Cool story! Much of my synth background comes from having grown up around music tech in Nashville. That's actually a hotbed of prototype development, because Nashville's studios are sufficiently laid-back that engineers and producers love to screw around with these things. So I got to see and/or use some crazy things, such as...
An ARP-badged Chroma (only 50 of those came out prior to the CBS buyout)
A DX-1
Peabody College's big Moog system (the one Gil Trythall used)
A McLeyvier (no shit! Valley People were a dealer for those!)
A 360 Systems synth that was actually the rebadged Basyn Minstrel (also at Valley People)
A few Vako Orchestrons (mainly because Vako was in Nashville...explaining Kraftwerk's own Music City connection!)
An Alpha Syntauri (I implemented that thing when it was in MTSU's electronic studio, added a Soundchaser later)
Woodland's prototype Jeep Harned pre-MCI archtop fader desk (it was at a different studio by then)

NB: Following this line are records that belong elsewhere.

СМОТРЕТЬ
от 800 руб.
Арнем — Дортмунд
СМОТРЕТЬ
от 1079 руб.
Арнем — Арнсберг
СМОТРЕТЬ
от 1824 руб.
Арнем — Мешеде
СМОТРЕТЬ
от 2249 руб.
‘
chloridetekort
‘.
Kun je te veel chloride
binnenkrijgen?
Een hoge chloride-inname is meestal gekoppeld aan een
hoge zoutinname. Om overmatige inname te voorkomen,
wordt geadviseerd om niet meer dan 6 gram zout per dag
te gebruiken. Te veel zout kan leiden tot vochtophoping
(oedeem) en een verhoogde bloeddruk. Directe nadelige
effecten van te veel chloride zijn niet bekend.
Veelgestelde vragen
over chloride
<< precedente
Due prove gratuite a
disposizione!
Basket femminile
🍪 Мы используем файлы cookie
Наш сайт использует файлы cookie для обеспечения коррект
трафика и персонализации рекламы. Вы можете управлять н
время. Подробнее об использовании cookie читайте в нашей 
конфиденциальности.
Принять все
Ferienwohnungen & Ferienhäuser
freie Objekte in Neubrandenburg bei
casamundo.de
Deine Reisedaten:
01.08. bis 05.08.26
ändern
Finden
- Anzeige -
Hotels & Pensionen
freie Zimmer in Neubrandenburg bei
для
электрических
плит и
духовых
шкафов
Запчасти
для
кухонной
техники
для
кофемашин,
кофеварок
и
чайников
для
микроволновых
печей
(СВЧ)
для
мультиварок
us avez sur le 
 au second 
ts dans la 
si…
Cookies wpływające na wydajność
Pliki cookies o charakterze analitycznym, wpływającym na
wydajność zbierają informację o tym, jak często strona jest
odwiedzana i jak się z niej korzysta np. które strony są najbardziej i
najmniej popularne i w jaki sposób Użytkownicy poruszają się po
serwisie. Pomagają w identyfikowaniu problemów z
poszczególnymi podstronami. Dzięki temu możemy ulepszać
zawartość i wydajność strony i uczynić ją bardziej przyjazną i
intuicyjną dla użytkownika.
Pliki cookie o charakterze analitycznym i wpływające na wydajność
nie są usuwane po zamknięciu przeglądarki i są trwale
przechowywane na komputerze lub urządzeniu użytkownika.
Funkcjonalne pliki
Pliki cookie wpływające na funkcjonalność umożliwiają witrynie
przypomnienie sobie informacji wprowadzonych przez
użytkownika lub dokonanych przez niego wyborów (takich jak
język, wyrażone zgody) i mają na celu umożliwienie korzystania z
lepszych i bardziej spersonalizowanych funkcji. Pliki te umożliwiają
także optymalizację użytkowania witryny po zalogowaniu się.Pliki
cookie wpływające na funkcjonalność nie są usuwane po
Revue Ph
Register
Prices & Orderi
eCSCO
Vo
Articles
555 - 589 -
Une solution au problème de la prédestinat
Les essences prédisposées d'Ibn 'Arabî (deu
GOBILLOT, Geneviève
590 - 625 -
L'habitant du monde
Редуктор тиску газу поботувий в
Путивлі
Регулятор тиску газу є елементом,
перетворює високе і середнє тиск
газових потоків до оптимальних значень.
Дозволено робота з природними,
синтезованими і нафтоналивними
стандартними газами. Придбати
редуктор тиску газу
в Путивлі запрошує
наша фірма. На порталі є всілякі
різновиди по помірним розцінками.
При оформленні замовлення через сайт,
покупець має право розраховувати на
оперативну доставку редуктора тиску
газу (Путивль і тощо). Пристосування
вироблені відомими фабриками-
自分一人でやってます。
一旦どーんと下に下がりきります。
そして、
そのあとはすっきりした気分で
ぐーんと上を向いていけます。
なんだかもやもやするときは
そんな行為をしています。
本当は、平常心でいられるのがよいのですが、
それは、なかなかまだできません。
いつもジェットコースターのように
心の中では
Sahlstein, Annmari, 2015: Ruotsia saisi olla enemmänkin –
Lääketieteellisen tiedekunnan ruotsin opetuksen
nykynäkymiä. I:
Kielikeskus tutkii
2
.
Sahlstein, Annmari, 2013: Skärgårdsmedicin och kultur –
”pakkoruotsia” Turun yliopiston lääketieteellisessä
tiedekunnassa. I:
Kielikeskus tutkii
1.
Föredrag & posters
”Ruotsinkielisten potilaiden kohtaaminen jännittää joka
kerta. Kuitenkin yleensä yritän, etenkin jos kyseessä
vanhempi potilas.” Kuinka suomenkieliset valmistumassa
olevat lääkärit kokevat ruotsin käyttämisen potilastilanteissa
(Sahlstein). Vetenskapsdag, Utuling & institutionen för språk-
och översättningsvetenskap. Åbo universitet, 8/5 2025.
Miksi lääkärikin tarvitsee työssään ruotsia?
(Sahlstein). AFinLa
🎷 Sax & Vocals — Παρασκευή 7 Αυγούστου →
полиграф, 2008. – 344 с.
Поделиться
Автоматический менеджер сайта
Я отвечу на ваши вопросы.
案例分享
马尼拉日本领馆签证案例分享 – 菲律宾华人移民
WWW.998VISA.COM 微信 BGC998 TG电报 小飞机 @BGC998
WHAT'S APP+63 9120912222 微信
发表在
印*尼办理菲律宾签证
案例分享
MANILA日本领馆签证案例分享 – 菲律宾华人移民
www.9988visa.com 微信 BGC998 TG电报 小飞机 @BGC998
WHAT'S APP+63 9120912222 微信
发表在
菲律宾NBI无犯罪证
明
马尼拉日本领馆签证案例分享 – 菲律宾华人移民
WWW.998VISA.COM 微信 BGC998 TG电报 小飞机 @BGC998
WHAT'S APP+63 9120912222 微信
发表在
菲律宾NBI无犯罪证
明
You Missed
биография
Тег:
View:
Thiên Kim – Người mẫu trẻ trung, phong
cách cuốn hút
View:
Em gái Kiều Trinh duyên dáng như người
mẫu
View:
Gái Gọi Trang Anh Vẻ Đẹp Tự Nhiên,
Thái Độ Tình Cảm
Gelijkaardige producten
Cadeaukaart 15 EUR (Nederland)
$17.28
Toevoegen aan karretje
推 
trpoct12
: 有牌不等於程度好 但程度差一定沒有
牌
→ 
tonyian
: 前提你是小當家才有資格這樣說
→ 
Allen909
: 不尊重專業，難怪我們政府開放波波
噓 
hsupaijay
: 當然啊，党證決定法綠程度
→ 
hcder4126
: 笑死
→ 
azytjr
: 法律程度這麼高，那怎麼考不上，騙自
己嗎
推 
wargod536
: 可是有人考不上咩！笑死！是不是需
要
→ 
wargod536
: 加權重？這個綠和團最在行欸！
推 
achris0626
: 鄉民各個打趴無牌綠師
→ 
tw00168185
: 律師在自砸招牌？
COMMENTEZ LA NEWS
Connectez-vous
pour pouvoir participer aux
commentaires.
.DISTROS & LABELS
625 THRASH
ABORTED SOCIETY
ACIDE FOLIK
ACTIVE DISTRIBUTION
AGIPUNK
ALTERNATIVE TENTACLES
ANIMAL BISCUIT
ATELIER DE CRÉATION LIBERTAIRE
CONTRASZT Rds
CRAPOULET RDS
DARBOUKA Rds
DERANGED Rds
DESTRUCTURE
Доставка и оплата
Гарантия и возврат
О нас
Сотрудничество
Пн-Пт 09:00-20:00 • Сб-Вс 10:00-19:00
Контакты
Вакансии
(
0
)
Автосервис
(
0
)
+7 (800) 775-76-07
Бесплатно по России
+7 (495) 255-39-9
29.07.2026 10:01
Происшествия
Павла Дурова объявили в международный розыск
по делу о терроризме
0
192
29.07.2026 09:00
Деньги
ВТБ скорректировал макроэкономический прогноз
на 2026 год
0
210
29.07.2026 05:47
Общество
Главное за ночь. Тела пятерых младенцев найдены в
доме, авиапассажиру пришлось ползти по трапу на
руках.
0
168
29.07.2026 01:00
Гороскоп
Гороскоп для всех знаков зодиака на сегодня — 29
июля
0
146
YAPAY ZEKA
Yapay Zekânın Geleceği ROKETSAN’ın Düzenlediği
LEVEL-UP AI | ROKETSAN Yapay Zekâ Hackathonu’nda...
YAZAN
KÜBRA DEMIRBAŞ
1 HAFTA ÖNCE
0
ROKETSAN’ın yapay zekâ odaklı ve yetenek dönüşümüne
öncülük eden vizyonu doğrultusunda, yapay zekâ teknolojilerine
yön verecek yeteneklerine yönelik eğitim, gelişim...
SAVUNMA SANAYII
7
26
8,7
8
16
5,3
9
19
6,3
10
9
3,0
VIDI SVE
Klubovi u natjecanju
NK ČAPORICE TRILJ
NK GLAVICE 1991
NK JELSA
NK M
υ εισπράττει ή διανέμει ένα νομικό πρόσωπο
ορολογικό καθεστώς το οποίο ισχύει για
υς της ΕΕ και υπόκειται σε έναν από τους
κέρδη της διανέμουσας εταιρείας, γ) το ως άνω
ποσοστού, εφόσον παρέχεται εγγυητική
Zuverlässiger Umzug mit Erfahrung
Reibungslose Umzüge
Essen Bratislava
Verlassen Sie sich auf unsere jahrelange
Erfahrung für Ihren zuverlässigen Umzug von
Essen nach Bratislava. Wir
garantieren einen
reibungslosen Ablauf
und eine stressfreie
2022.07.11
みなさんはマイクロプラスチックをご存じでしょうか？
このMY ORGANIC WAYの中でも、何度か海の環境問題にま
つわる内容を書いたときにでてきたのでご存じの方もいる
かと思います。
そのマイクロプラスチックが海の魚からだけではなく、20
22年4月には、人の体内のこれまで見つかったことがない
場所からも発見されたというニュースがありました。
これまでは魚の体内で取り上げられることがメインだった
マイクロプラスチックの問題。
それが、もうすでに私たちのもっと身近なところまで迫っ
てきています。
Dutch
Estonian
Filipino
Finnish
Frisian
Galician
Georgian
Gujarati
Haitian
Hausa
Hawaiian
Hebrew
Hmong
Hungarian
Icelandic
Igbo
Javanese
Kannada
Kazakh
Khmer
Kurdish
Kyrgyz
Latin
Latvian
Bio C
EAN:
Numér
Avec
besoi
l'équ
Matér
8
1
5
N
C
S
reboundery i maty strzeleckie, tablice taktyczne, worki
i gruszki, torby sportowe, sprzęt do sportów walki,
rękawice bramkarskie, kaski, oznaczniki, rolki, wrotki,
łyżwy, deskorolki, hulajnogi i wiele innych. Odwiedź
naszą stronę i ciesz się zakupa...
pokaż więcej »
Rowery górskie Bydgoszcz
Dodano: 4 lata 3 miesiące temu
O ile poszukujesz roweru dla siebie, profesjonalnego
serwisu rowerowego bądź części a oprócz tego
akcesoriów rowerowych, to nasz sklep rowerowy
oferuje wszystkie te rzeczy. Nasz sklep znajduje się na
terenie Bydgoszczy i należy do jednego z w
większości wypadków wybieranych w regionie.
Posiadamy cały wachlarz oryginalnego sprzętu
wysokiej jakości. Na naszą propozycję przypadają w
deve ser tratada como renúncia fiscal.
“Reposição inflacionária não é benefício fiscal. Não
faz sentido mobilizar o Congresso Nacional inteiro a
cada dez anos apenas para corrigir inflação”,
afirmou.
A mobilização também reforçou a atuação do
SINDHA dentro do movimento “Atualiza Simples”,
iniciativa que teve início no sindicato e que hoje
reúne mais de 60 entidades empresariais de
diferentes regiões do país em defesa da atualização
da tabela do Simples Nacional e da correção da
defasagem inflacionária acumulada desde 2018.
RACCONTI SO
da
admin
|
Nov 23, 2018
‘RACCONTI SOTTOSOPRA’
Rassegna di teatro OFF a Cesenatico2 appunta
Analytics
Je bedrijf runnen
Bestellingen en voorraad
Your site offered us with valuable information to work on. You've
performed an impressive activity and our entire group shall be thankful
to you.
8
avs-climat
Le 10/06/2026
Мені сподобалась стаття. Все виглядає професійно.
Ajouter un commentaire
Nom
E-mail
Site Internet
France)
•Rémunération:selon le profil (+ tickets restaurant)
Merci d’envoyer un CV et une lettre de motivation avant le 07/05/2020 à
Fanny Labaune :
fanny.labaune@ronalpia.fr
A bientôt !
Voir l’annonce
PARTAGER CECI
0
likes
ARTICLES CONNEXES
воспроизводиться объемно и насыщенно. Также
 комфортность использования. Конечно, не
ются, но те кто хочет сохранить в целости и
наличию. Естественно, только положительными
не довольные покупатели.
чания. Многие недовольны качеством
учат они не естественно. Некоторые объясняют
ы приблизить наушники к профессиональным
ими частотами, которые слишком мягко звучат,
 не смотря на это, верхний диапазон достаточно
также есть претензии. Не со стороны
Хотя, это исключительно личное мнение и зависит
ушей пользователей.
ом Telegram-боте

Monument's bespoke Flickinger desk
The prototype 1U version of the Quantech Room Simulator
And several devices that had been cooked up by engineers there. One that I learned much from was Jim Gilmore, who actually built his own desk from scratch in the early 1980s because he couldn't get a desk that would fit his workflow (advertising and voiceover work). Lots of gear was also modified, with Scully decks being prime devices for that. Definitely a very strange environment for a young musician to grow up in!